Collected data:
- - -
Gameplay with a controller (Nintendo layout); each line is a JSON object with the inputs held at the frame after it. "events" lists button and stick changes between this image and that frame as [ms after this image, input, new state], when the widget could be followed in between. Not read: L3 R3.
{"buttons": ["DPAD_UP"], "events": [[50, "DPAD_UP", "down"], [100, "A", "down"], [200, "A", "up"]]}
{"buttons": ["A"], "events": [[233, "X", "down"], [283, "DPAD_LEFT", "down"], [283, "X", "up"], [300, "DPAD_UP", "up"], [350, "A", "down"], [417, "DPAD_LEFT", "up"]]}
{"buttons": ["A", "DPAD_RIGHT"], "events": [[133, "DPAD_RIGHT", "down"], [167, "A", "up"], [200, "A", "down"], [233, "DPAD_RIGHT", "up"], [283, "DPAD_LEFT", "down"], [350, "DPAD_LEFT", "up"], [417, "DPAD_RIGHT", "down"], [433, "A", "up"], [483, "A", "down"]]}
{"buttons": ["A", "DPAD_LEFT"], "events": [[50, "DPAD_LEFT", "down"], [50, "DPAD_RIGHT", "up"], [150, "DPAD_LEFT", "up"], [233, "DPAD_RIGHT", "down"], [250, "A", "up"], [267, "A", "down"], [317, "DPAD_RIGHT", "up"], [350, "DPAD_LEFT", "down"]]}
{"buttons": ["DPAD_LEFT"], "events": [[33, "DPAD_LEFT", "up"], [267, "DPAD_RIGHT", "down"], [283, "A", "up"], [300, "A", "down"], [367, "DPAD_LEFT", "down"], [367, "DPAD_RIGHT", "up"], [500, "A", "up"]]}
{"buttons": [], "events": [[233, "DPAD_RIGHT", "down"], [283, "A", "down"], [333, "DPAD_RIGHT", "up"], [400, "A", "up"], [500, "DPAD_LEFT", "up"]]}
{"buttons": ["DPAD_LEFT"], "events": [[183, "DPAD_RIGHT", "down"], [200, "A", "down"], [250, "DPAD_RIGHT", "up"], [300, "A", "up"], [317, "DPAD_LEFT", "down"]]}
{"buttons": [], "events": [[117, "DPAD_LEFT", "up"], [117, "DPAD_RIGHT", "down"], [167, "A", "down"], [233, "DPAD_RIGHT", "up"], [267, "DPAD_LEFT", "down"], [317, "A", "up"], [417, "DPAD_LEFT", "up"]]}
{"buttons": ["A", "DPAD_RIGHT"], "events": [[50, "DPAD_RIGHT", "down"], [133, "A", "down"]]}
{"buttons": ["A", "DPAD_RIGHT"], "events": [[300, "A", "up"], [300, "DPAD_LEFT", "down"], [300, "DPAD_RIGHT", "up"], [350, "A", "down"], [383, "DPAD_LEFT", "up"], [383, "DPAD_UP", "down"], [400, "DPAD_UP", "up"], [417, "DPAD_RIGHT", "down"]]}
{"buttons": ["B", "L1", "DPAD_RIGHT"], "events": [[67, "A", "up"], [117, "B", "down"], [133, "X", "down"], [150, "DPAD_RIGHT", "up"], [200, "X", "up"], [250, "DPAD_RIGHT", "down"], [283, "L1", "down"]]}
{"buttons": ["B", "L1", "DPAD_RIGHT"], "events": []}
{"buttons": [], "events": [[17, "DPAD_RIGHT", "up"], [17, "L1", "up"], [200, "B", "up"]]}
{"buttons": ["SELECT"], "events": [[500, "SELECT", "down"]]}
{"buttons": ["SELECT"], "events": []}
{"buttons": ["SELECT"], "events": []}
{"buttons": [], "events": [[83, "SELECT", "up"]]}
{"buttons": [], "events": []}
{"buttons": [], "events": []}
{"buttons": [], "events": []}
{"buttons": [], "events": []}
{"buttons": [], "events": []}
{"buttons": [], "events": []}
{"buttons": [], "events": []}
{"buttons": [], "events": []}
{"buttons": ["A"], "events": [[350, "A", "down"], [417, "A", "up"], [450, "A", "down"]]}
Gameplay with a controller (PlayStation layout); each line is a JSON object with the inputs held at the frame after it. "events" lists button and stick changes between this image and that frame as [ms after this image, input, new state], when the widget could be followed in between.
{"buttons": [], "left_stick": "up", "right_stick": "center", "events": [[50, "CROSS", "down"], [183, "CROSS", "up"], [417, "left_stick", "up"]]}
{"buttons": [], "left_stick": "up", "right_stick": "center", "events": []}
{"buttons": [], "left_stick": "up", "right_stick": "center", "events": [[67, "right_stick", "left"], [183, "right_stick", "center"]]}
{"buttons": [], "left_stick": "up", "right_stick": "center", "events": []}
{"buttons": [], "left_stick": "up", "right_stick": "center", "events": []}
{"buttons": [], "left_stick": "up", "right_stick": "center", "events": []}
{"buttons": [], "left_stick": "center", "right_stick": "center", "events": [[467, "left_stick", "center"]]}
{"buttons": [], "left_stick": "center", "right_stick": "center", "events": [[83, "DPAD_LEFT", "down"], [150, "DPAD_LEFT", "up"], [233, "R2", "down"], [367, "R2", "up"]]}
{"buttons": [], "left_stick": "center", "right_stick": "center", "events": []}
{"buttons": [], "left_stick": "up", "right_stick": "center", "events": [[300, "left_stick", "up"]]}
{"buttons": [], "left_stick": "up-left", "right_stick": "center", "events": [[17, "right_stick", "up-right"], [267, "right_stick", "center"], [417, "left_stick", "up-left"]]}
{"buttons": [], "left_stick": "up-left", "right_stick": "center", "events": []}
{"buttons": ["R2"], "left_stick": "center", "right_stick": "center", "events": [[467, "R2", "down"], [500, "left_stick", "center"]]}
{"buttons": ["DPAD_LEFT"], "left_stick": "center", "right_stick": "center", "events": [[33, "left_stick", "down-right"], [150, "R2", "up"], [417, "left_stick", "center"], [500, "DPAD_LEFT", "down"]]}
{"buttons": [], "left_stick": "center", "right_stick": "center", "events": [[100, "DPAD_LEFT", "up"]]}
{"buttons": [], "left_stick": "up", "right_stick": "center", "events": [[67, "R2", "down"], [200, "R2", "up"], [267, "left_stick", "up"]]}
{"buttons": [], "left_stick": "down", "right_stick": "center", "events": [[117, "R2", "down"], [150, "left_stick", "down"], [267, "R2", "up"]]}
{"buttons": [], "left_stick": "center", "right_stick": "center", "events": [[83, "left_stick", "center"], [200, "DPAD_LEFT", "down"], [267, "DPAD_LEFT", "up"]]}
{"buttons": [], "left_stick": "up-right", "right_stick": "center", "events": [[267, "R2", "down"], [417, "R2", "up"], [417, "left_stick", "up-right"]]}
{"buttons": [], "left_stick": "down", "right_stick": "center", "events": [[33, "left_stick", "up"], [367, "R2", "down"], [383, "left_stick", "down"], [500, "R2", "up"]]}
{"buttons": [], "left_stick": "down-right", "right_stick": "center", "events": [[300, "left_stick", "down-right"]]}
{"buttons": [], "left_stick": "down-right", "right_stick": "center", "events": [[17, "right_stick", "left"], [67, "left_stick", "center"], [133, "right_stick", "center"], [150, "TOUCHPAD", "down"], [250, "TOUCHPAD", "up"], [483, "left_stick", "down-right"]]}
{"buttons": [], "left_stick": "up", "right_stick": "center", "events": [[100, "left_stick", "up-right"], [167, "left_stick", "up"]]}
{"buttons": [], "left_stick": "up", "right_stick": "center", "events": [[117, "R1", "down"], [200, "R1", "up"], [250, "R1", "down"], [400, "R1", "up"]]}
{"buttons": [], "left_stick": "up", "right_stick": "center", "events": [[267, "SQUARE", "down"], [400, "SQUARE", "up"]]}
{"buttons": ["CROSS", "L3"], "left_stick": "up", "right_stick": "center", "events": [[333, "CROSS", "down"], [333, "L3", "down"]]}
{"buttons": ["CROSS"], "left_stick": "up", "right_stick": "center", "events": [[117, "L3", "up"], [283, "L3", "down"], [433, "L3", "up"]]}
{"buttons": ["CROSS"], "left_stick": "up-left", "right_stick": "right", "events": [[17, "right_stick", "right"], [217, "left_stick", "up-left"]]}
- - -
[WHAT YOU WILL DO]:
Filter the records above down to the lines that hold the string "with".

[OUTPUT OF THE TASK]:
Gameplay with a controller (Nintendo layout); each line is a JSON object with the inputs held at the frame after it. "events" lists button and stick changes between this image and that frame as [ms after this image, input, new state], when the widget could be followed in between. Not read: L3 R3.
Gameplay with a controller (PlayStation layout); each line is a JSON object with the inputs held at the frame after it. "events" lists button and stick changes between this image and that frame as [ms after this image, input, new state], when the widget could be followed in between.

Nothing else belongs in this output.